- **DATA TO EXAMINE**
┌────────

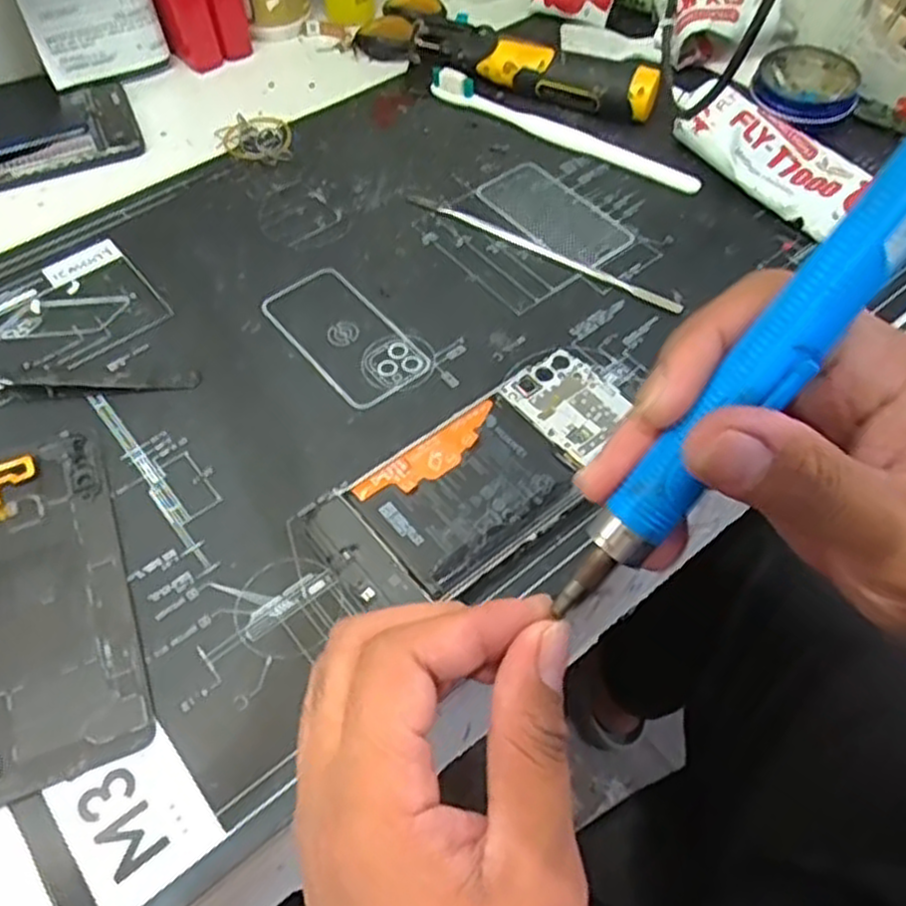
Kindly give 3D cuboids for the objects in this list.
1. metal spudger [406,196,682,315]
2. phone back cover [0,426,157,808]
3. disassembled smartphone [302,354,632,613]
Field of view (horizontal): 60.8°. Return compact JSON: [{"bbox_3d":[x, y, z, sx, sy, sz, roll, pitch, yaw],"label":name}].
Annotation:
[{"bbox_3d":[0.047,-0.112,0.423,0.166,0.004,0.009,28,61,17],"label":"metal spudger"},{"bbox_3d":[-0.167,0.057,0.311,0.071,0.005,0.150,-20,59,-13],"label":"phone back cover"},{"bbox_3d":[0.014,0.011,0.340,0.152,0.010,0.068,-35,63,-21],"label":"disassembled smartphone"}]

└────────

- **WHAT YOU HAVE TO DO**
Above are the records; repeat them exactly, omitting every picture.

- **FINAL ANSWER**
Kindly give 3D cuboids for the objects in this list.
1. metal spudger [406,196,682,315]
2. phone back cover [0,426,157,808]
3. disassembled smartphone [302,354,632,613]
Field of view (horizontal): 60.8°. Return compact JSON: [{"bbox_3d":[x, y, z, sx, sy, sz, roll, pitch, yaw],"label":name}].
Annotation:
[{"bbox_3d":[0.047,-0.112,0.423,0.166,0.004,0.009,28,61,17],"label":"metal spudger"},{"bbox_3d":[-0.167,0.057,0.311,0.071,0.005,0.150,-20,59,-13],"label":"phone back cover"},{"bbox_3d":[0.014,0.011,0.340,0.152,0.010,0.068,-35,63,-21],"label":"disassembled smartphone"}]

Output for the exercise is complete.